La pauvreté reste un autre obstacle majeur. Dans de nombreuses écoles coraniques, les enfants sont envoyés mendier dans les rues pour subvenir aux besoins de leur école. Cette pratique, bien que critiquée, est souvent perçue comme une nécessité par les communautés locales.
« Nous savons que cela peut choquer, mais c’est une réalité », admet Aïcha Konaté, enseignante à Ségou. « Les familles n’ont pas toujours les moyens de soutenir financièrement les medersas, et sans cette contribution, certaines écoles risquent de fermer ».

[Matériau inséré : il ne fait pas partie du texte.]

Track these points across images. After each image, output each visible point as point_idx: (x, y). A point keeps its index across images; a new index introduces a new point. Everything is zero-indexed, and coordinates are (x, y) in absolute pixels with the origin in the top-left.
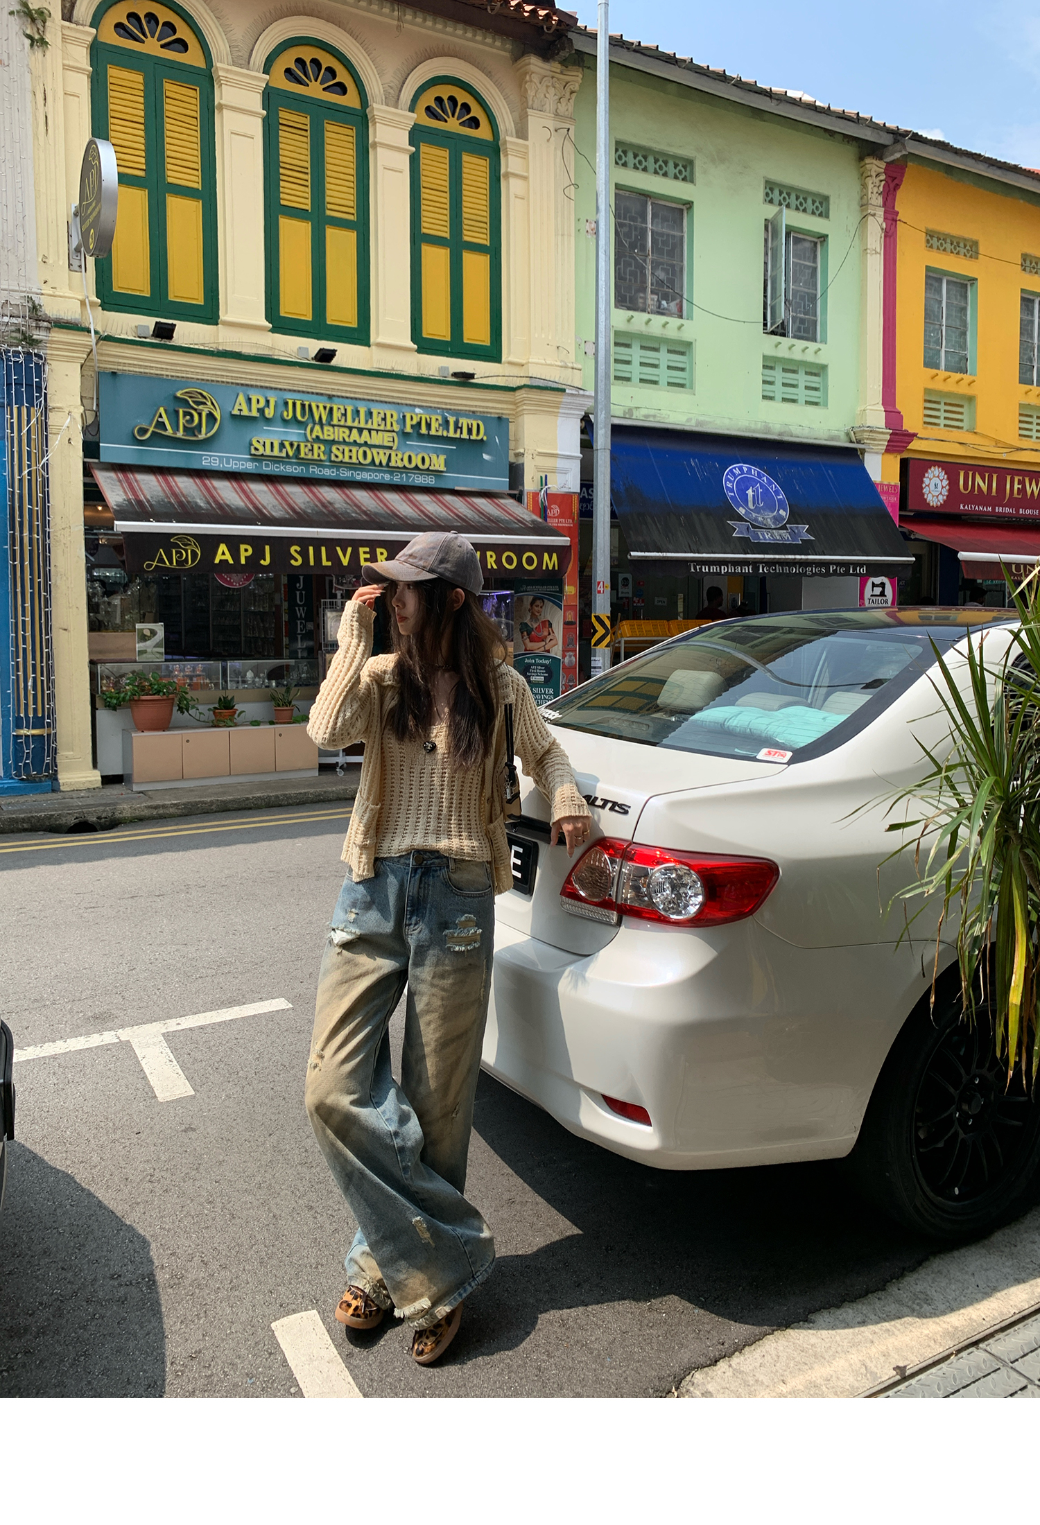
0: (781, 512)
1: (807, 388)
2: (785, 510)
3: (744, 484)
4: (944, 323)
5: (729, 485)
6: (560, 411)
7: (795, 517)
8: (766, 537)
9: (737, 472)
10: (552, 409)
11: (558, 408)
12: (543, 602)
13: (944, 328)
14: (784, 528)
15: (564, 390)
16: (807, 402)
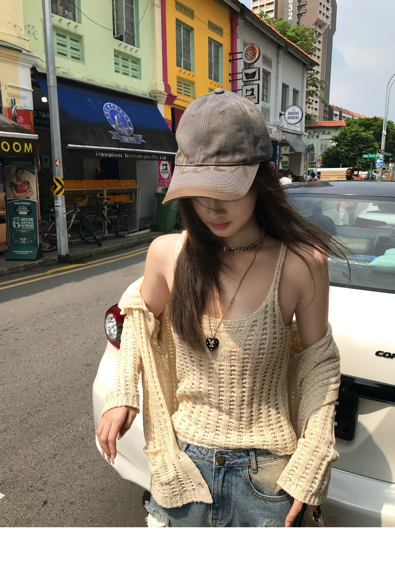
0: (130, 128)
1: (132, 69)
2: (131, 127)
3: (113, 113)
4: (182, 47)
5: (107, 113)
6: (19, 63)
7: (136, 131)
8: (126, 140)
9: (109, 107)
10: (15, 61)
11: (18, 61)
12: (23, 171)
13: (182, 49)
14: (132, 136)
15: (21, 51)
16: (133, 76)
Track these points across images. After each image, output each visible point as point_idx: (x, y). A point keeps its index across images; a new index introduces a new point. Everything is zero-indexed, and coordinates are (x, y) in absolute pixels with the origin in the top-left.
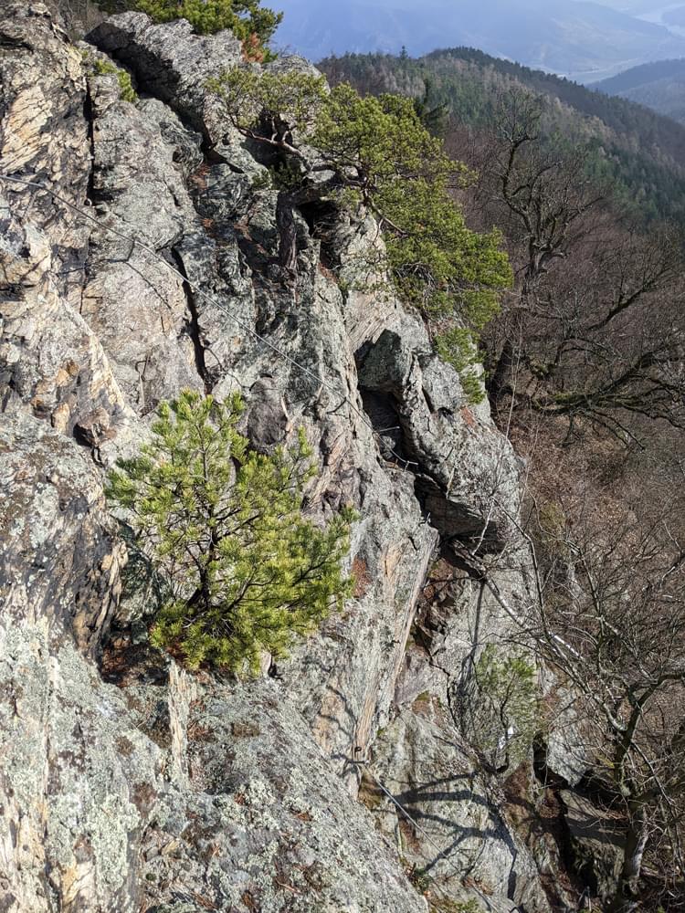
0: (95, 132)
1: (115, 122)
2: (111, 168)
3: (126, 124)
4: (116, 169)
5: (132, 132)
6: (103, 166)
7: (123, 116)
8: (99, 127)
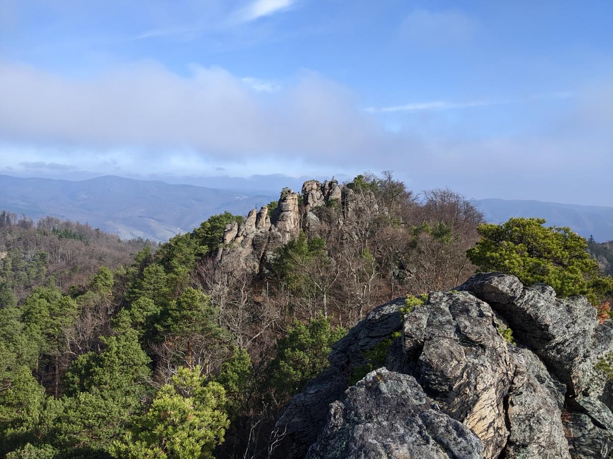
0: (510, 406)
1: (528, 399)
2: (524, 446)
3: (536, 401)
4: (530, 448)
5: (541, 411)
6: (518, 443)
7: (533, 393)
8: (514, 402)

Tradition versus modernité
Avec l’essor des systèmes scolaires modernes, les écoles coraniques sont souvent accusées de ne pas offrir une formation adaptée au marché du travail. Le gouvernement malien, soutenu par des partenaires internationaux, encourage désormais l’intégration des écoles coraniques dans le système éducatif national. Des initiatives ont vu le jour pour combiner l’enseignement religieux avec des matières académiques comme le français, les mathématiques et les sciences.
Cependant, cette intégration suscite des résistances. Certains marabouts considèrent que ces changements diluent l’essence même des écoles coraniques. « Notre mission est de former de bons musulmans, pas des employés de bureau », affirme Aboubacar Cissé, un marabout à Faladié. « Si nous ajoutons trop de matières profanes, nous risquons de perdre notre identité ».
Malgré ces tensions, les écoles coraniques continuent de jouir d’une grande popularité auprès des parents maliens. Pour beaucoup, elles représentent une alternative crédible à l’école formelle, souvent perçue comme inaccessible ou éloignée des réalités locales.
« Dans les grandes écoles, mes enfants apprennent des choses que je ne comprends pas », confie Fatoumata Diarra, une commerçante de Koulikoro Gare. « Ici, ils apprennent des valeurs qui leur serviront toute leur vie ».
Cependant, une partie croissante de la population reconnaît la nécessité d’une éducation plus complète. « Je veux que mon enfant puisse lire le Coran, mais aussi parler français et utiliser un ordinateur », explique Ibrahim Touré, un chauffeur de taxi à Bamako. Car, dit-il, « le monde change, et nous devons changer avec lui ».
Vers un équilibre
Face à ces enjeux, des organisations comme l’ONG Tamat et l’Association malienne pour la promotion de la jeunesse (AMPJ) travaillent avec les communautés pour développer des programmes hybrides qui respectent les traditions tout en répondant aux exigences modernes.
« Il s’agit de trouver un équilibre », souligne Drissa Sangaré, expert en éducation. « Nous devons préserver les valeurs culturelles et religieuses tout en donnant aux enfants les outils dont ils ont besoin pour réussir dans un monde globalisé ».
L’avenir des écoles coraniques au Mali dépendra en grande partie de leur capacité à s’adapter sans perdre leur essence. Alors que le pays continue de naviguer entre ses racines et ses aspirations modernes, ces institutions restent un symbole vivant de la résilience et de la richesse culturelle du Mali. En trouvant un équilibre entre préservation des valeurs ancestrales et adaptation aux réalités contemporaines, elles pourraient bien devenir un modèle inspirant pour d’autres pays africains confrontés aux mêmes dilemmes.
Un pont entre deux mondes
Les écoles coraniques au Mali incarnent un paradoxe fascinant : elles sont à la fois un ancrage dans la tradition et un terrain fertile pour l’innovation. Tandis que les défis sécuritaires, économiques et éducatifs persistent, elles continuent de jouer un rôle crucial dans la formation des jeunes générations.
En équilibrant respect des traditions et ouverture au monde moderne, ces institutions témoignent de la capacité du Mali à conjuguer passé et futur.